Journal of ISSN: 2373-4396JCCR

Cardiology & Current Research
Volume 6 Issue 3 - 2016
Blood Pressure in Quitting Smokers: To when Establishing the Degree of Cardiovascular Damage?
Aurelio Leone*
Fellow of the American Society of Hypertension (FASH), USA
Fellow of the Royal Society for Promotion of Health (FRSPH), UK
Editor-in-Chief of the Journal of Cardiology & Current Research, USA
Received: August 22, 2016 | Published: August 23, 2016
*Corresponding author: Aurelio Leone, Fellow of the American Society of Hypertension (USA), Fellow of the Royal Society for Promotion of Health (UK), Editor-in-Chief of the Journal of Cardiology & Current Research (USA), Via Provinciale 27, 19030 Castelnuovo Magra, Italy, Email:
Citation: Leone A (2016) Blood Pressure in Quitting Smokers: To when Establishing the Degree of Cardiovascular Damage?. J Cardiol Curr Res 6(3): 00209. DOI: 10.15406/jccr.2016.06.00209


The relationship between blood pressure and quitting smoking with regard to the characteristics of arterial damage was not still stably assessed. According to recent reports [1-3], quitting smoking would be followed by a progressive and definite disappearance of cardiovascular damage in a variable time lasting. Basic point of view is to establish blood pressure outcome in hypertensive individuals, who quit smoking. According to our previous observations [3] of a retrospective analysis related to 1,232 ever smokers (100%) with arterial hypertension (mean value: 165+/- 18 mmHg for systolic and 92+/- 6 mmHg for diastolic blood pressure), where 724 patients (pts) (59%) were quitting smokers, while 508 (41%) continuing smokers, very interesting results could be observed.

 Chronic smokers usually had hypertension (mean blood pressure: SBP 165+/-18 mmHg and DBP 92+/-6 mmHg). 265 Pts (52%), who early stopped smoking, displayed a significant reduction in blood pressure, particularly in SBP (mean SBP of 147+/-11 mmHg) and 23 of these pts (9%) developed ischemic heart disease.

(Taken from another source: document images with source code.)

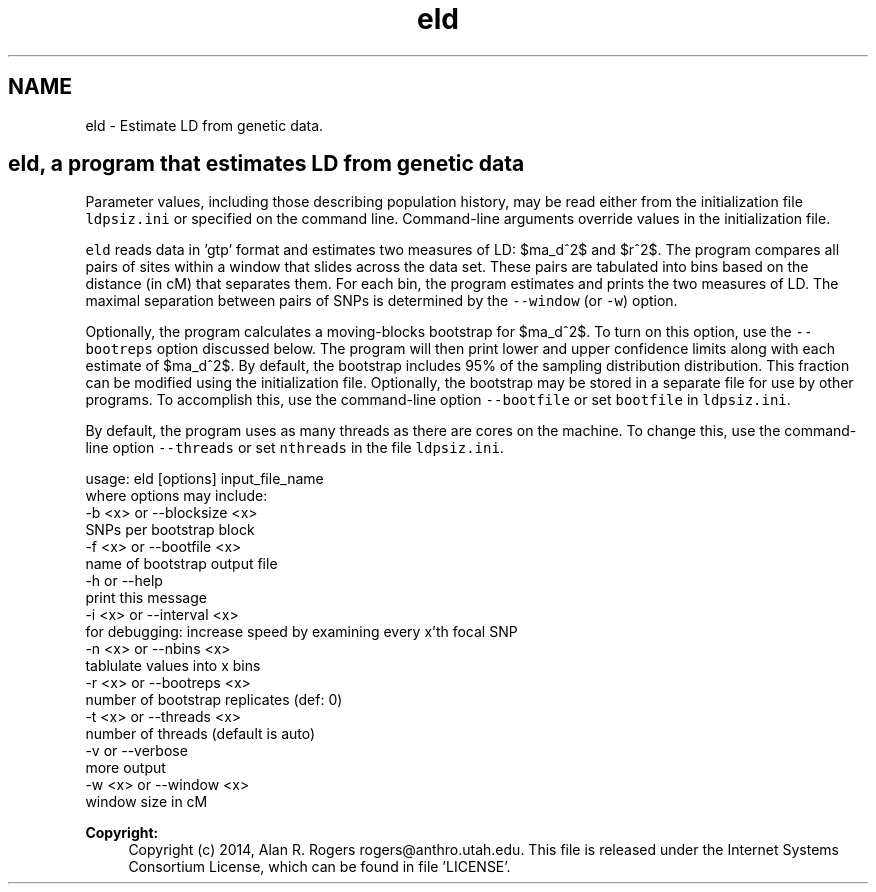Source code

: .TH "eld" 3 "Thu May 29 2014" "Version 0.1" "ldpsiz" \" -*- nroff -*-
.ad l
.nh
.SH NAME
eld \- Estimate LD from genetic data\&.
.PP
.SH "\fCeld\fP, a program that estimates LD from genetic data "
.PP
.PP
Parameter values, including those describing population history, may be read either from the initialization file \fCldpsiz\&.ini\fP or specified on the command line\&. Command-line arguments override values in the initialization file\&.
.PP
\fCeld\fP reads data in 'gtp' format and estimates two measures of LD: $\hat\sigma_d^2$ and $r^2$\&. The program compares all pairs of sites within a window that slides across the data set\&. These pairs are tabulated into bins based on the distance (in cM) that separates them\&. For each bin, the program estimates and prints the two measures of LD\&. The maximal separation between pairs of SNPs is determined by the \fC--window\fP (or \fC-w\fP) option\&.
.PP
Optionally, the program calculates a moving-blocks bootstrap for $\hat\sigma_d^2$\&. To turn on this option, use the \fC--bootreps\fP option discussed below\&. The program will then print lower and upper confidence limits along with each estimate of $\hat\sigma_d^2$\&. By default, the bootstrap includes 95% of the sampling distribution distribution\&. This fraction can be modified using the initialization file\&. Optionally, the bootstrap may be stored in a separate file for use by other programs\&. To accomplish this, use the command-line option \fC--bootfile\fP or set \fCbootfile\fP in \fCldpsiz\&.ini\fP\&.
.PP
By default, the program uses as many threads as there are cores on the machine\&. To change this, use the command-line option \fC--threads\fP or set \fCnthreads\fP in the file \fCldpsiz\&.ini\fP\&. 
.PP
.nf
usage: eld [options] input_file_name
   where options may include:
   -b \<x\> or --blocksize \<x\>
      SNPs per bootstrap block
   -f \<x\> or --bootfile \<x\>
      name of bootstrap output file
   -h or --help
      print this message
   -i \<x\> or --interval \<x\>
      for debugging: increase speed by examining every x'th focal SNP
   -n \<x\> or --nbins \<x\>
      tablulate values into x bins
   -r \<x\> or --bootreps \<x\>
      number of bootstrap replicates (def: 0)
   -t \<x\> or --threads \<x\>
      number of threads (default is auto)
   -v     or --verbose
      more output
   -w \<x\> or --window \<x\>
      window size in cM

.fi
.PP
.PP
\fBCopyright:\fP
.RS 4
Copyright (c) 2014, Alan R\&. Rogers rogers@anthro.utah.edu\&. This file is released under the Internet Systems Consortium License, which can be found in file 'LICENSE'\&. 
.RE
.PP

On the contrary, 243 pts (48%), who stopped smoking several years after (< 22 years) their beginning, showed mean SBP of 169+/-22 mmHg and ischemic heart disease (168 pts, 69%). Therefore, two types of response could be clearly documented: reduction and prevention of further vascular damage in the presence of reversible lesions characterized by endothelial changes, consisting of endothelial dysfunction, atherosclerotic inflammatory lesions, and structural harm of endothelial cells in the presence of reduced hypertension. Irreversible firm alterations in arterial wall, primarily caused by carbon monoxide, characterized by formation of atherosclerotic plaque and its complications in the conduit arteries and arteriolosclerosis of the microcirculation with progressive organ failure were the result of vessel damage progression even when smoking did not exert its activity.


In conclusion, reduction in pre-existing cardiovascular damage could be documented in the reversible alterations, while its progression was the result of firm vascular changes as an effect of late quit smoking. An increase in blood pressure and appearance of ischemic heart disease seemed to be typical for those people with irreversible alterations.


  1. Leone A (2011) Smoking and hypertension: independent or additive effects to determining vascular damage. Curr Vasc Pharmacol 9(5): 585-593.
  2. Leone A (2012) Passive smoking, endothelial dysfunction and related markers in healthy individuals: An update. Curr Hypertens Rev 8(2): 141-150.
  3. Leone A (2003) Relationship between cigarette smoking and other coronary risk factors in atherosclerosis: risk of cardiovascular disease and preventive measures. Curr Pharm Des 9(29): 2417-2423.